在iPhone應用程序中的sqlite數據庫錯誤：沒有這樣的表

Question

當我在iphone應用程序中將數據推送到我的sqlite數據庫時遇到問題。 這裏是我如何創建數據庫：

-(IBAction)createButtonPressed:(id)sender 
{ 
    NSLog(@"createButtonPressed: called"); 
    status.text=[status.text stringByAppendingString:@"create button pressed.\n"]; 
    NSString *docsDir; 
    NSArray *dirPaths; 

    // Get the documents directory 
    dirPaths = NSSearchPathForDirectoriesInDomains(NSDocumentDirectory, NSUserDomainMask, YES); 

    docsDir = [dirPaths objectAtIndex:0]; 

    // Build the path to the database file 
    self.databasePath = [[NSString alloc] initWithString: [docsDir stringByAppendingPathComponent: @"database.sqlite"]]; 

    NSFileManager *filemgr = [NSFileManager defaultManager]; 

    if ([filemgr fileExistsAtPath: databasePath ] == NO)
--------------------------------
作業指示: 判斷下列敘述是否與這段關於iPhone應用程序sqlite數據庫錯誤的文字相符，逐項回答「是」或「否」，並原文引用作為判斷依據的字句：(a) 提問者是在從數據庫讀取數據時遇到問題；(b) 數據庫文件命名為 database.sqlite；(c) 數據庫文件的路徑建立在 documents 目錄之下。

提供資料:
--------------------------------
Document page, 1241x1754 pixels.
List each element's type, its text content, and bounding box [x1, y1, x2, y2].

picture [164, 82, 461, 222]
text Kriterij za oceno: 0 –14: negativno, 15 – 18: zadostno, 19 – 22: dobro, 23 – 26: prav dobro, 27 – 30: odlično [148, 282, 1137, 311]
--------------------------------
作答結果:
(a) 否：「當我在iphone應用程序中將數據推送到我的sqlite數據庫時遇到問題」
(b) 是：「[docsDir stringByAppendingPathComponent: @"database.sqlite"]」
(c) 是：「// Get the documents directory」